Only the records, exactly as written, belong in the answer; pictures do not.

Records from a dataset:
BEGIN
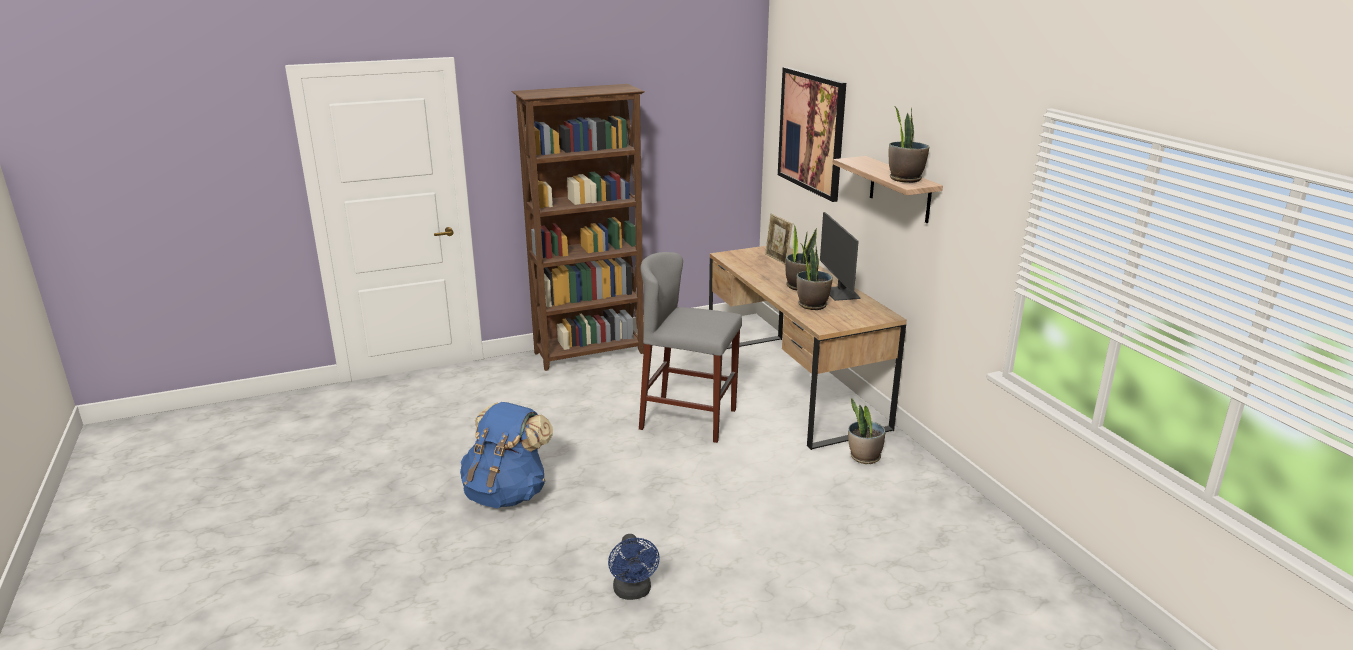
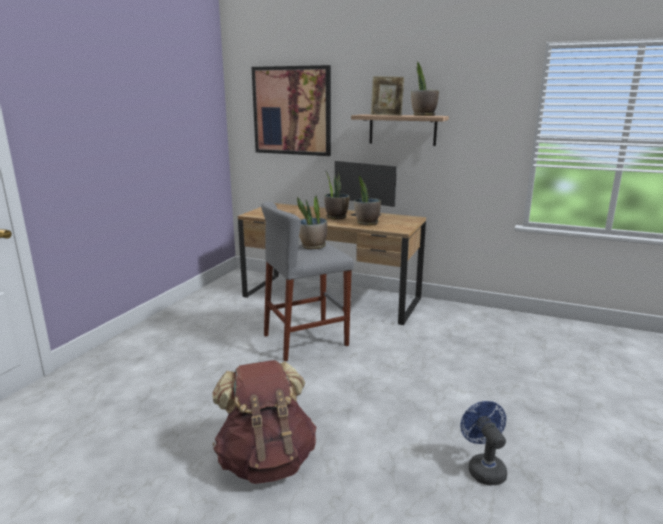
camera: 45 degrees left, 5 degrees down
(507, 493) = (266, 461): blue backpack -> brown backpack
(590, 353) = (156, 329): brown bookcase -> none
(633, 592) = (483, 468): blue fan -> blue fan turned 135 degrees counterclockwise
(777, 259) = (288, 209): picture frame -> picture frame (386, 115)
(864, 457) = (434, 317): potted plant -> potted plant (313, 246)

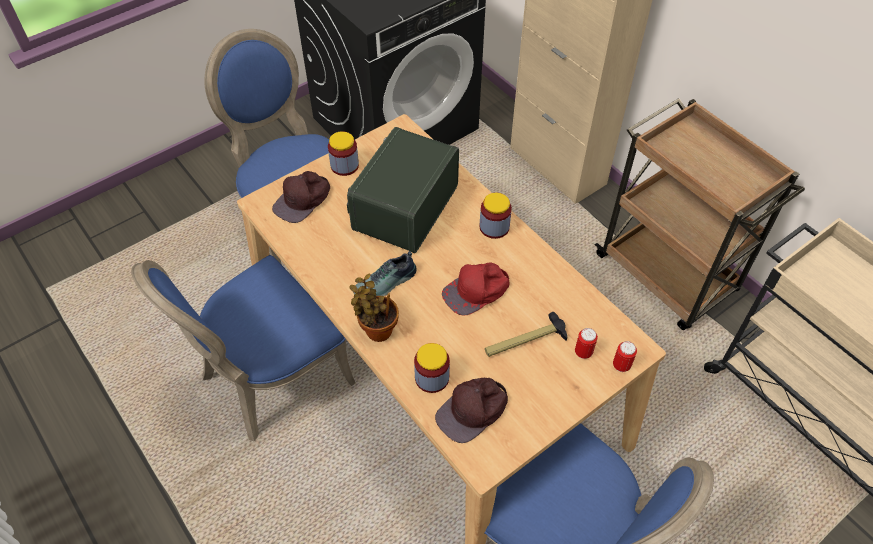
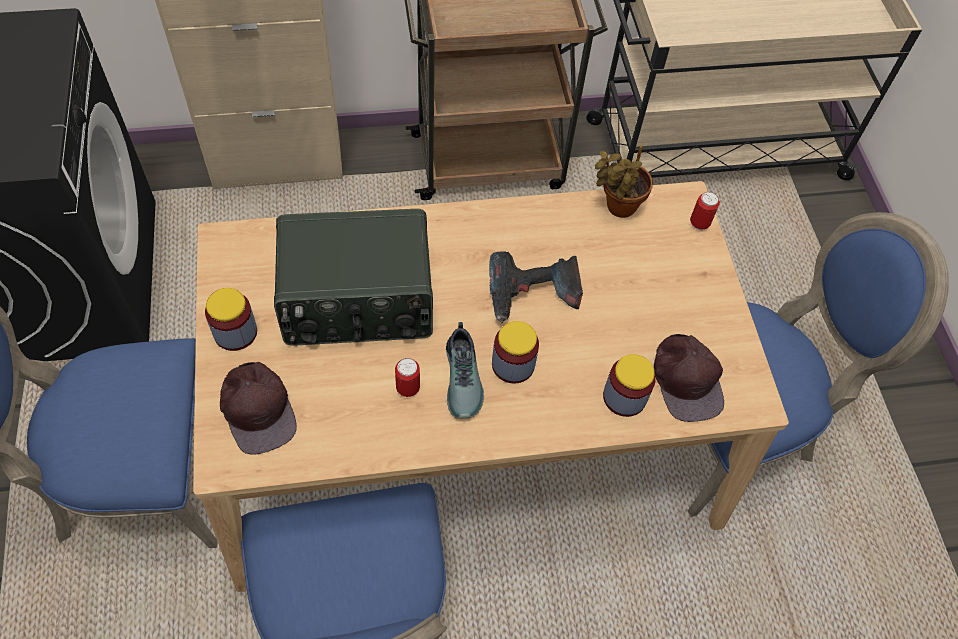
camera: 65 degrees left, 5 degrees up
(376, 329) = (525, 421): potted plant -> potted plant (617, 207)
(404, 207) = (358, 302): radio -> radio turned 60 degrees counterclockwise
(476, 291) = (532, 294): red cap -> power drill
(494, 227) = (453, 231): jar -> jar (513, 364)
(525, 341) = (626, 286): hammer -> none
(583, 352) = (667, 245): can -> can (408, 388)

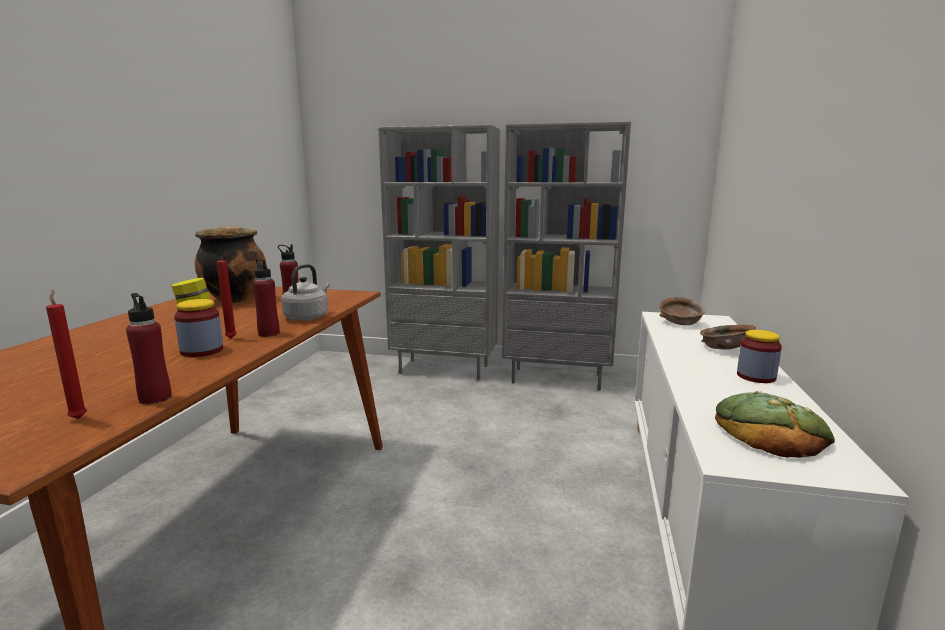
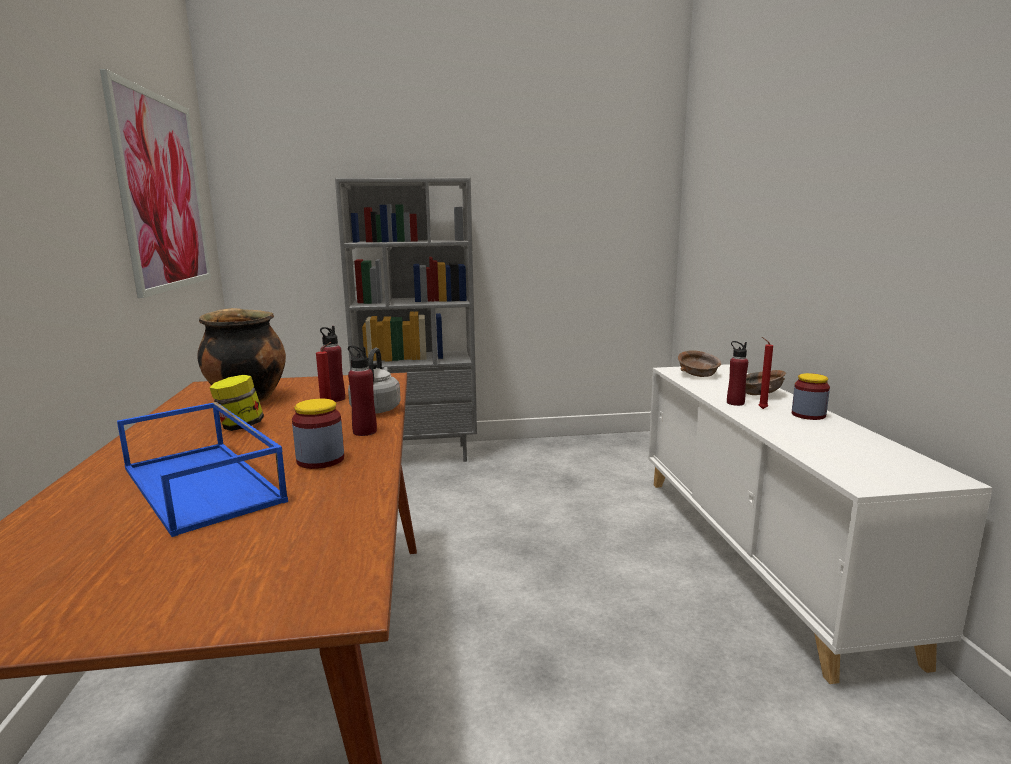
camera: 20 degrees left, 0 degrees up
(79, 418) = (315, 548): red candle -> red candle (761, 408)
(102, 357) = (204, 484): none -> blue tray
(155, 398) = (364, 515): red bottle -> red bottle (735, 403)
(240, 139) = (162, 193): none -> picture
(557, 378) = (545, 448): grey bookcase -> none
(770, 432) = (866, 458): bread -> none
END
# [RESPONSE]
camera: 45 degrees left, 5 degrees down
(507, 493) = (266, 461): blue backpack -> brown backpack
(590, 353) = (156, 329): brown bookcase -> none
(633, 592) = (483, 468): blue fan -> blue fan turned 135 degrees counterclockwise
(777, 259) = (288, 209): picture frame -> picture frame (386, 115)
(864, 457) = (434, 317): potted plant -> potted plant (313, 246)

camera: 65 degrees left, 5 degrees up
(376, 329) = (525, 421): potted plant -> potted plant (617, 207)
(404, 207) = (358, 302): radio -> radio turned 60 degrees counterclockwise
(476, 291) = (532, 294): red cap -> power drill
(494, 227) = (453, 231): jar -> jar (513, 364)
(525, 341) = (626, 286): hammer -> none
(583, 352) = (667, 245): can -> can (408, 388)

camera: 20 degrees left, 0 degrees up
(79, 418) = (315, 548): red candle -> red candle (761, 408)
(102, 357) = (204, 484): none -> blue tray
(155, 398) = (364, 515): red bottle -> red bottle (735, 403)
(240, 139) = (162, 193): none -> picture
(557, 378) = (545, 448): grey bookcase -> none
(770, 432) = (866, 458): bread -> none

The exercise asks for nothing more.